Hmm, this still requires manual efforts to implement this, so potentially
a lot of work given how many drivers we have in-tree.

And those KSTATE_* stuffs look a lot similar to BTF:
https://docs.kernel.org/bpf/btf.html

So, any possibility to reuse BTF here? Note, BTF is automatically
generated by pahole, no manual effort is required.

Regards,
Cong Wang
Andrey Ryabinin March 11, 2025, 12:19 p.m.

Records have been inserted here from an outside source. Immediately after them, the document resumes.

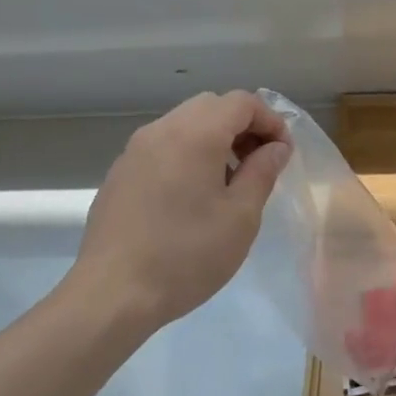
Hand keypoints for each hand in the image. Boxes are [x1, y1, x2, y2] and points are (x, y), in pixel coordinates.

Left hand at [68, 91, 290, 337]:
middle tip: (259, 163)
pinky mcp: (120, 174)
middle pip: (211, 106)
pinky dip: (188, 154)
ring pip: (184, 124)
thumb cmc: (186, 254)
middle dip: (242, 126)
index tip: (283, 153)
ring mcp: (134, 150)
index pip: (242, 102)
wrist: (113, 293)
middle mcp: (161, 130)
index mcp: (195, 134)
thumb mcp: (240, 217)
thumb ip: (262, 172)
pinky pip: (162, 146)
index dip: (270, 120)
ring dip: (214, 139)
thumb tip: (275, 147)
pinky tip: (192, 197)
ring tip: (229, 182)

UTC | #2
On Tue, Mar 11, 2025 at 3:28 AM Cong Wang <xiyou.wangcong@gmail.com> wrote:
>
> Hi Andrey,
>
> On Mon, Mar 10, 2025 at 5:04 AM Andrey Ryabinin <arbn@yandex-team.com> wrote:
> >     Each driver/subsystem has to solve this problem in their own way.
> >     Also if we use fdt properties for individual fields, that might be wastefull
> >     in terms of used memory, as these properties use strings as keys.
> >
> >    While with KSTATE solves the same problem in more elegant way, with this:
> >         struct kstate_description a_state = {
> >                 .name = "a_struct",
> >                 .version_id = 1,
> >                 .id = KSTATE_TEST_ID,
> >                 .state_list = LIST_HEAD_INIT(test_state.state_list),
> >                 .fields = (const struct kstate_field[]) {
> >                         KSTATE_BASE_TYPE(i, struct a, int),
> >                         KSTATE_BASE_TYPE(s, struct a, char [10]),
> >                         KSTATE_POINTER(p_ulong, struct a),
> >                         KSTATE_PAGE(page, struct a),
> >                         KSTATE_END_OF_LIST()
> >                 },
> >         };
>
> Hmm, this still requires manual efforts to implement this, so potentially
> a lot of work given how many drivers we have in-tree.
>

We are not going to have every possible driver to be able to persist its state.
I think the main target is VFIO driver which also implies PCI/IOMMU.

Besides, we'll need to persist only some fields of the struct, not the
entire thing.
There is no way to automate such decisions, so there will be some
manual effort anyway.


> And those KSTATE_* stuffs look a lot similar to BTF:
> https://docs.kernel.org/bpf/btf.html
>
> So, any possibility to reuse BTF here?

Perhaps, but I don't see it right away. I'll think about it.

> Note, BTF is automatically generated by pahole, no manual effort is required.

Nothing will save us from manual efforts of what parts of data we want to save,
so there has to be some way to mark that data.
Also same C types may represent different kind of data, e.g.
we may have an address to some persistent data (in linear mapping)
stored as an 'unsigned long address'.
Because of KASLR we can't copy 'address' by value, we'll need to save
it as an offset from PAGE_OFFSET
and add PAGE_OFFSET of the new kernel on restore.